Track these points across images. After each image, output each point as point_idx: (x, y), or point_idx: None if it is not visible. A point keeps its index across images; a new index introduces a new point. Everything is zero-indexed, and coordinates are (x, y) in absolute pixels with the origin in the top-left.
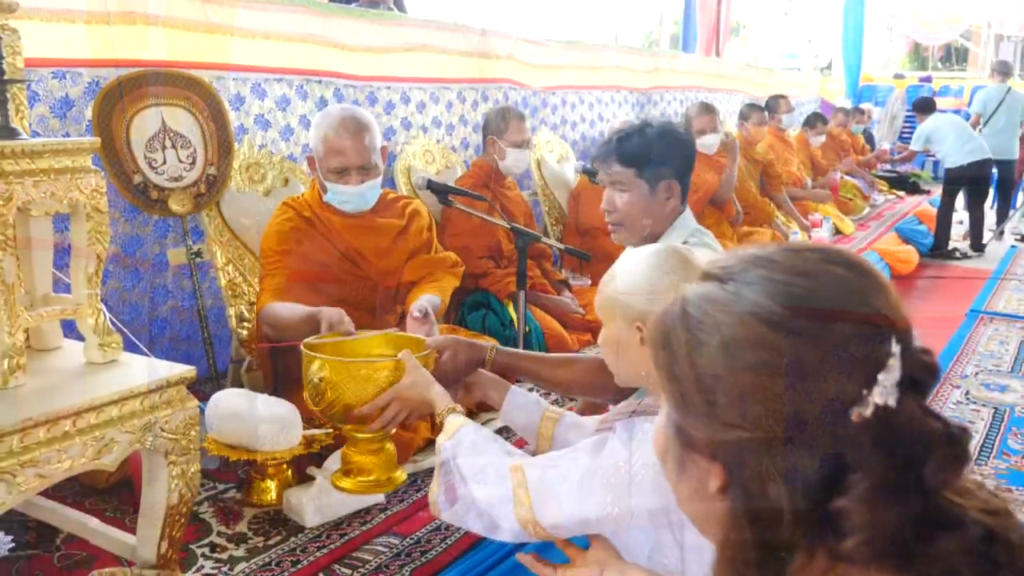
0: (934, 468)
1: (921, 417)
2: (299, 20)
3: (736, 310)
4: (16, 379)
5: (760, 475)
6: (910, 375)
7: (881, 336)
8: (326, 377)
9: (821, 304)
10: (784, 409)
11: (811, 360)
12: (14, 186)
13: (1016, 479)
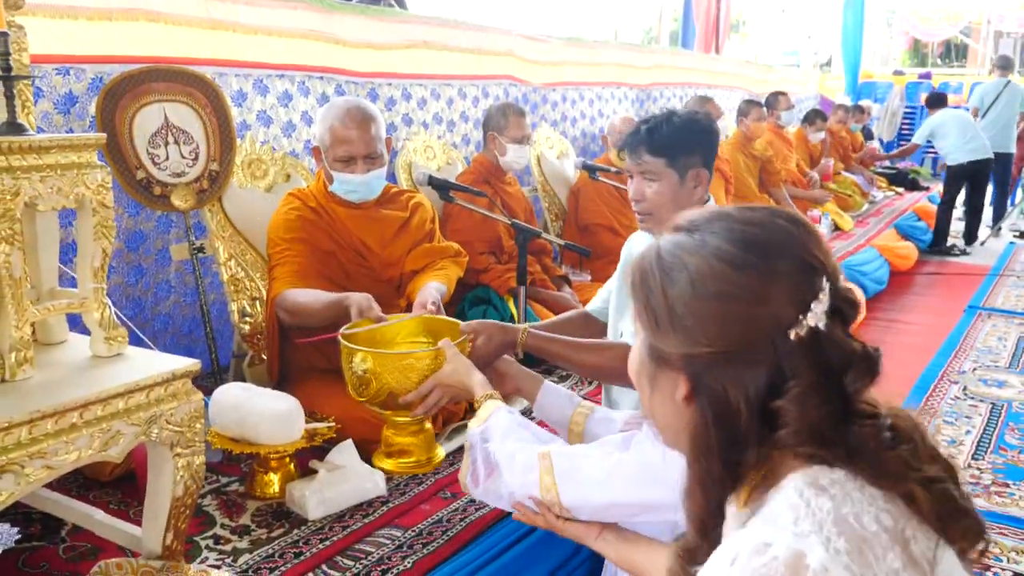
0: (852, 377)
1: (844, 339)
2: (301, 16)
3: (702, 252)
4: (23, 372)
5: (719, 382)
6: (837, 307)
7: (814, 274)
8: (370, 368)
9: (768, 247)
10: (738, 329)
11: (760, 291)
12: (21, 181)
13: (1013, 473)
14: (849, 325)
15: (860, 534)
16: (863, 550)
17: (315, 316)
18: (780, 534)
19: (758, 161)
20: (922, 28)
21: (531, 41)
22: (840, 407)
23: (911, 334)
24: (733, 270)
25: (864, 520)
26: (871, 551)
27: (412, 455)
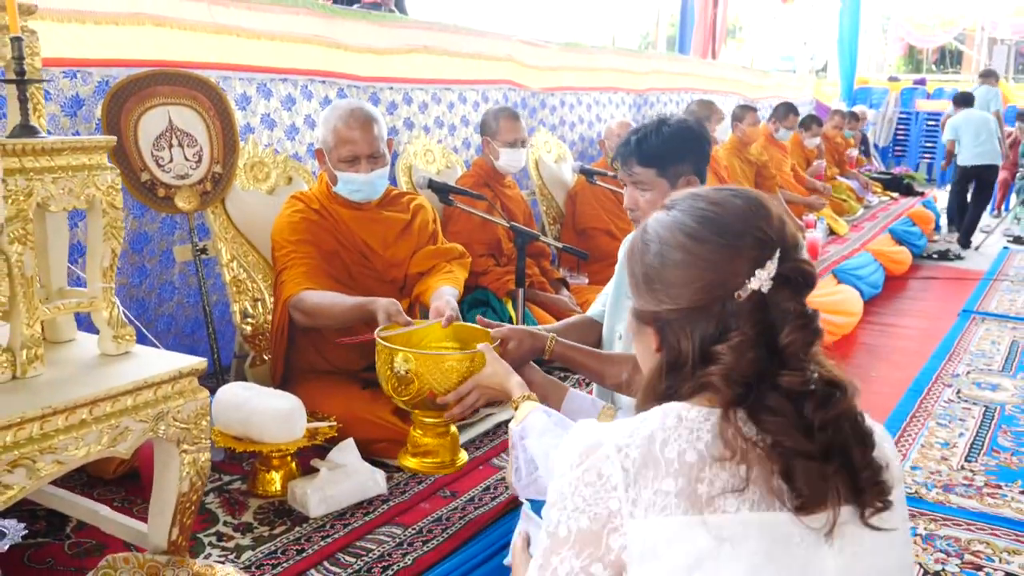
0: (786, 334)
1: (786, 302)
2: (303, 21)
3: (671, 226)
4: (34, 369)
5: (675, 335)
6: (786, 275)
7: (765, 246)
8: (412, 369)
9: (724, 223)
10: (695, 291)
11: (715, 259)
12: (34, 182)
13: (1005, 475)
14: (800, 292)
15: (655, 456)
16: (647, 464)
17: (337, 318)
18: (609, 433)
19: (753, 166)
20: (917, 35)
21: (530, 46)
22: (769, 359)
23: (906, 338)
24: (693, 242)
25: (667, 449)
26: (653, 469)
27: (437, 456)
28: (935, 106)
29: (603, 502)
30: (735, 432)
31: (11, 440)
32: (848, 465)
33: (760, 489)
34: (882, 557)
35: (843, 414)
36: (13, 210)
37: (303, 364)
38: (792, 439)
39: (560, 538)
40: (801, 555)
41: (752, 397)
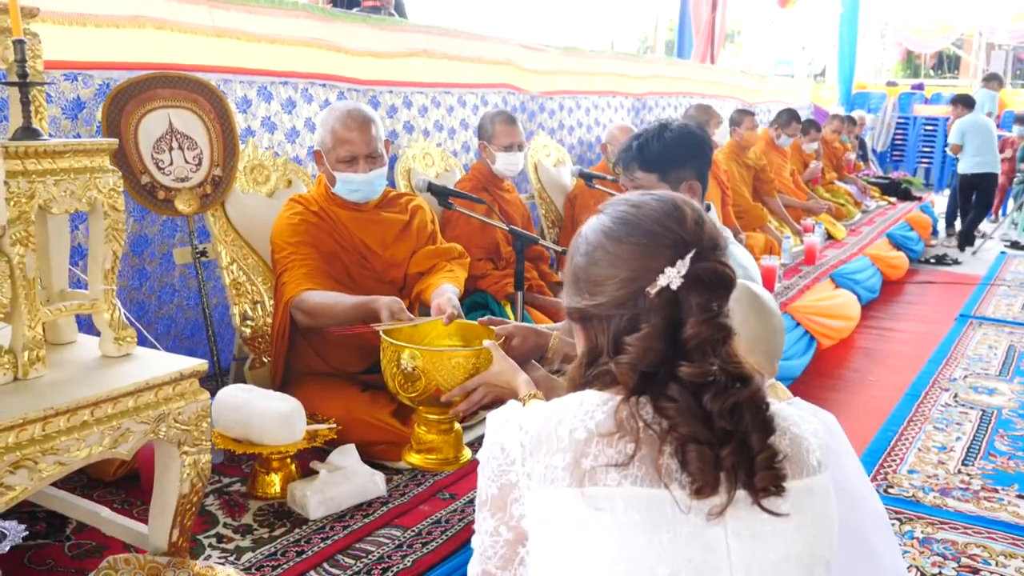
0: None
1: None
2: (303, 25)
3: (595, 228)
4: (36, 371)
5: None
6: (697, 275)
7: (678, 247)
8: (419, 366)
9: (641, 225)
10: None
11: (630, 259)
12: (36, 185)
13: (1002, 479)
14: (712, 291)
15: (549, 433)
16: (542, 441)
17: (339, 317)
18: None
19: (752, 170)
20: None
21: (529, 50)
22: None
23: (903, 342)
24: (612, 242)
25: (560, 428)
26: (546, 444)
27: (441, 452)
28: (933, 111)
29: (505, 474)
30: (630, 414)
31: (13, 441)
32: (746, 450)
33: (646, 467)
34: (787, 541)
35: (742, 402)
36: (15, 212)
37: (302, 366)
38: (688, 425)
39: (482, 500)
40: (684, 532)
41: (655, 387)
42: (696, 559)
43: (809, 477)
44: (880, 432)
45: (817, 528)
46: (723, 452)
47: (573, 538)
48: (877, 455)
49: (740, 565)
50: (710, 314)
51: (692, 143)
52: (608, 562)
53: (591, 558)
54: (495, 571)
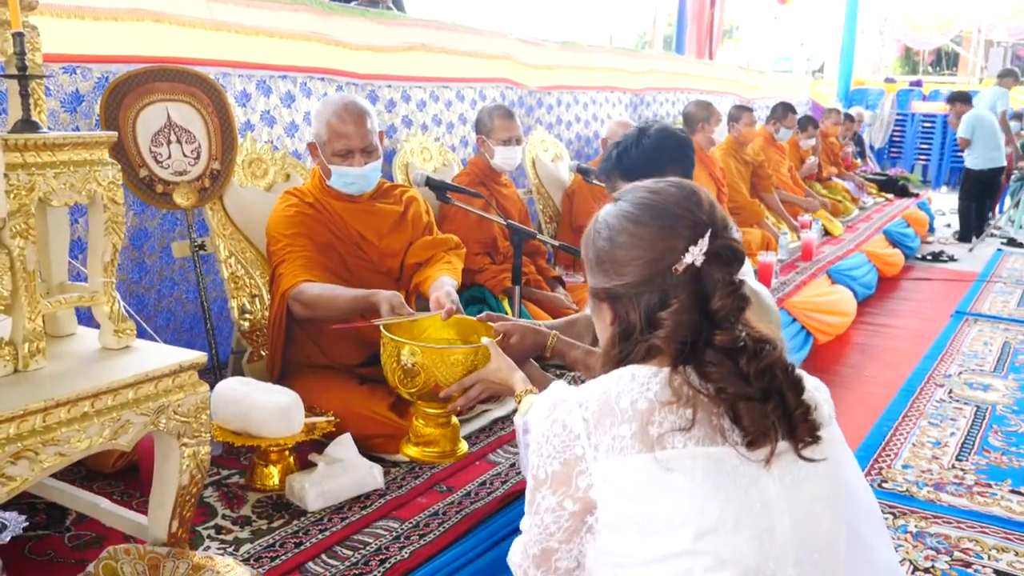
0: (716, 299)
1: (717, 274)
2: (301, 18)
3: (617, 214)
4: (36, 362)
5: (624, 308)
6: (716, 252)
7: (697, 227)
8: (419, 362)
9: (662, 209)
10: (639, 267)
11: (654, 240)
12: (36, 177)
13: (995, 474)
14: (729, 266)
15: (610, 407)
16: (604, 415)
17: (339, 309)
18: (572, 392)
19: (749, 166)
20: (914, 36)
21: (527, 45)
22: (703, 322)
23: (899, 338)
24: (636, 226)
25: (621, 401)
26: (610, 418)
27: (439, 445)
28: (931, 108)
29: (570, 449)
30: (683, 381)
31: (14, 432)
32: (783, 406)
33: (704, 428)
34: (816, 484)
35: (774, 363)
36: (15, 205)
37: (301, 358)
38: (734, 385)
39: (540, 479)
40: (743, 482)
41: (693, 355)
42: (755, 505)
43: (825, 428)
44: (875, 427)
45: (837, 471)
46: (768, 407)
47: (647, 499)
48: (872, 450)
49: (786, 508)
50: (733, 286)
51: (672, 146)
52: (682, 515)
53: (667, 514)
54: (557, 546)
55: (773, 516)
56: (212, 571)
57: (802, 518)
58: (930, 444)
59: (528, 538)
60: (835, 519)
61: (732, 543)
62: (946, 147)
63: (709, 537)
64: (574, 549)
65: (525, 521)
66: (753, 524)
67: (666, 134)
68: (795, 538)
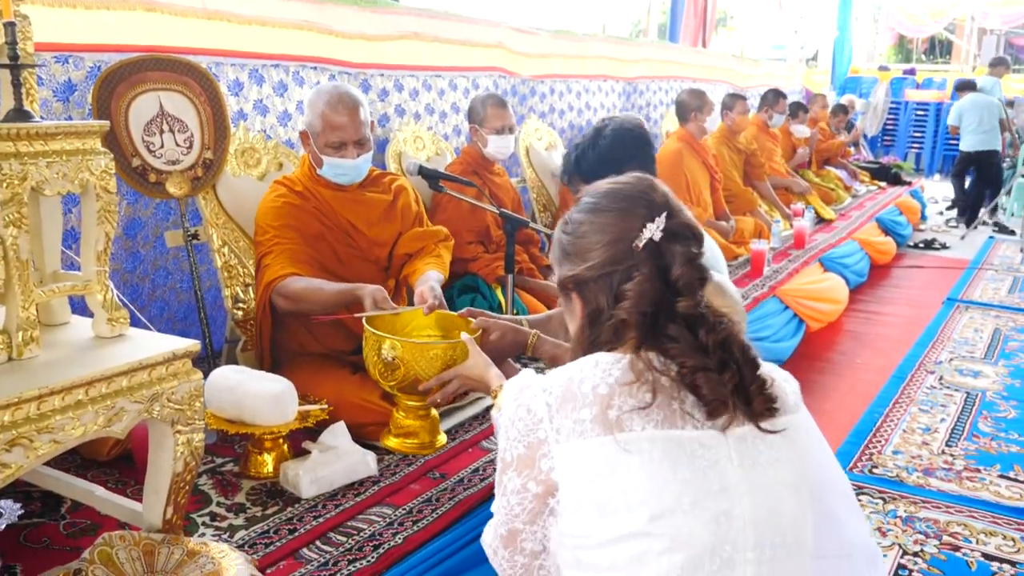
0: (676, 268)
1: (674, 248)
2: (294, 7)
3: (580, 206)
4: (30, 351)
5: (594, 290)
6: (673, 230)
7: (654, 209)
8: (399, 356)
9: (619, 194)
10: (602, 250)
11: (614, 223)
12: (28, 167)
13: (984, 459)
14: (687, 240)
15: (572, 392)
16: (567, 399)
17: (321, 304)
18: (538, 378)
19: (742, 154)
20: (907, 24)
21: (520, 33)
22: (666, 291)
23: (891, 325)
24: (596, 213)
25: (583, 386)
26: (571, 402)
27: (418, 437)
28: (924, 96)
29: (533, 432)
30: (645, 364)
31: (9, 420)
32: (740, 377)
33: (664, 411)
34: (780, 470)
35: (730, 337)
36: (8, 194)
37: (294, 346)
38: (693, 358)
39: (507, 462)
40: (702, 465)
41: (656, 330)
42: (713, 487)
43: (791, 415)
44: (866, 414)
45: (803, 458)
46: (725, 377)
47: (606, 480)
48: (863, 436)
49: (746, 491)
50: (691, 256)
51: (628, 143)
52: (639, 496)
53: (623, 495)
54: (521, 527)
55: (732, 499)
56: (207, 557)
57: (763, 502)
58: (920, 430)
59: (497, 519)
60: (800, 505)
61: (688, 524)
62: (939, 135)
63: (665, 518)
64: (538, 532)
65: (495, 503)
66: (711, 506)
67: (622, 132)
68: (755, 520)
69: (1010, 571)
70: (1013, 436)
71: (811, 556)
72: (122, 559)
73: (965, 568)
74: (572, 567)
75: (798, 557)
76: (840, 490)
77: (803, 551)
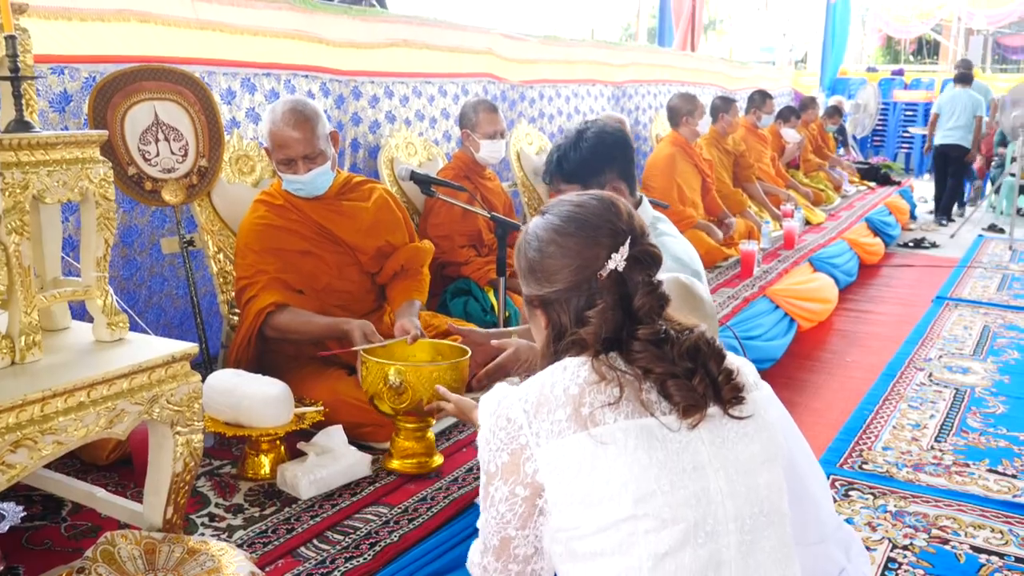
0: (638, 298)
1: (637, 276)
2: (285, 17)
3: (544, 226)
4: (32, 355)
5: (556, 312)
6: (636, 257)
7: (618, 236)
8: (405, 380)
9: (585, 220)
10: (567, 274)
11: (579, 249)
12: (30, 176)
13: (973, 454)
14: (648, 268)
15: (546, 396)
16: (542, 404)
17: (309, 336)
18: (513, 389)
19: (731, 156)
20: (895, 25)
21: (509, 39)
22: (627, 319)
23: (880, 324)
24: (562, 237)
25: (555, 389)
26: (546, 405)
27: (417, 457)
28: (913, 96)
29: (515, 439)
30: (607, 366)
31: (13, 421)
32: (708, 376)
33: (633, 403)
34: (748, 445)
35: (696, 341)
36: (10, 202)
37: (289, 349)
38: (662, 366)
39: (492, 472)
40: (674, 447)
41: (620, 345)
42: (688, 467)
43: (751, 392)
44: (856, 411)
45: (768, 431)
46: (695, 382)
47: (588, 474)
48: (853, 433)
49: (719, 467)
50: (652, 287)
51: (609, 144)
52: (620, 483)
53: (606, 485)
54: (514, 533)
55: (707, 476)
56: (207, 555)
57: (736, 477)
58: (910, 426)
59: (486, 532)
60: (773, 475)
61: (671, 504)
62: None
63: (648, 500)
64: (530, 535)
65: (481, 519)
66: (688, 484)
67: (602, 135)
68: (731, 494)
69: (998, 563)
70: (1002, 431)
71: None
72: (124, 557)
73: (954, 561)
74: (567, 559)
75: (779, 526)
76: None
77: (783, 520)
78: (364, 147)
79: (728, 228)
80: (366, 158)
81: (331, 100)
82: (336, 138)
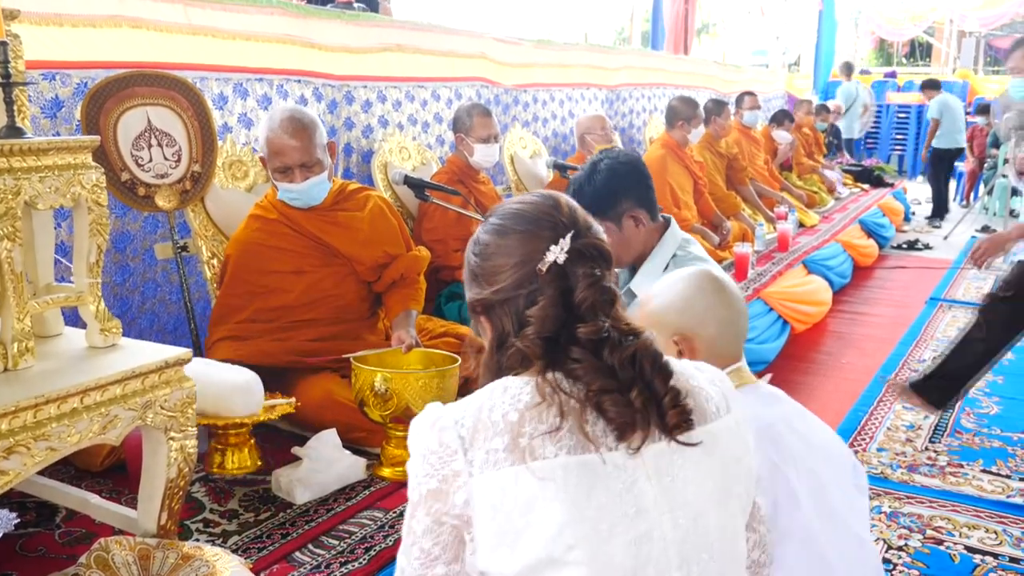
0: (578, 292)
1: (579, 270)
2: (277, 21)
3: (486, 227)
4: (25, 361)
5: (499, 315)
6: (579, 250)
7: (559, 229)
8: (391, 387)
9: (524, 216)
10: (507, 274)
11: (518, 246)
12: (22, 182)
13: (967, 455)
14: (594, 262)
15: (483, 421)
16: (479, 429)
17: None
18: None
19: (724, 158)
20: (887, 28)
21: (502, 44)
22: (568, 316)
23: (875, 325)
24: (500, 236)
25: (493, 414)
26: (483, 432)
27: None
28: (906, 98)
29: (447, 466)
30: (552, 387)
31: (6, 428)
32: (649, 392)
33: (576, 436)
34: (702, 484)
35: (638, 351)
36: (2, 208)
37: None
38: (598, 380)
39: (415, 501)
40: (617, 487)
41: (559, 353)
42: (630, 511)
43: (711, 423)
44: (851, 413)
45: (726, 468)
46: (632, 395)
47: (522, 511)
48: (848, 435)
49: (666, 509)
50: (594, 279)
51: (623, 175)
52: (557, 526)
53: (541, 524)
54: (443, 571)
55: (651, 520)
56: (201, 560)
57: (684, 521)
58: (904, 428)
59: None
60: (727, 514)
61: (606, 551)
62: (921, 137)
63: (582, 546)
64: (460, 571)
65: (403, 556)
66: (628, 530)
67: (615, 165)
68: (678, 540)
69: (992, 563)
70: (995, 432)
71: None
72: (118, 563)
73: (948, 561)
74: None
75: (731, 569)
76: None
77: (736, 562)
78: (357, 152)
79: (724, 233)
80: (359, 163)
81: (324, 105)
82: (333, 149)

» **What you are asked to do**: Everything above from the line containing "6: (910, 375)" through the line containing "14: (849, 325)" must be repeated exactly, and the pictures must be left out.

» **Problem solution**:
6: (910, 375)
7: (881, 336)
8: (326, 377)
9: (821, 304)
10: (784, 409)
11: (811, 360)
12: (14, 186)
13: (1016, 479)
0: (852, 377)
1: (844, 339)
2: (301, 16)
3: (702, 252)
4: (23, 372)
5: (719, 382)
6: (837, 307)
7: (814, 274)
8: (370, 368)
9: (768, 247)
10: (738, 329)
11: (760, 291)
12: (21, 181)
13: (1013, 473)
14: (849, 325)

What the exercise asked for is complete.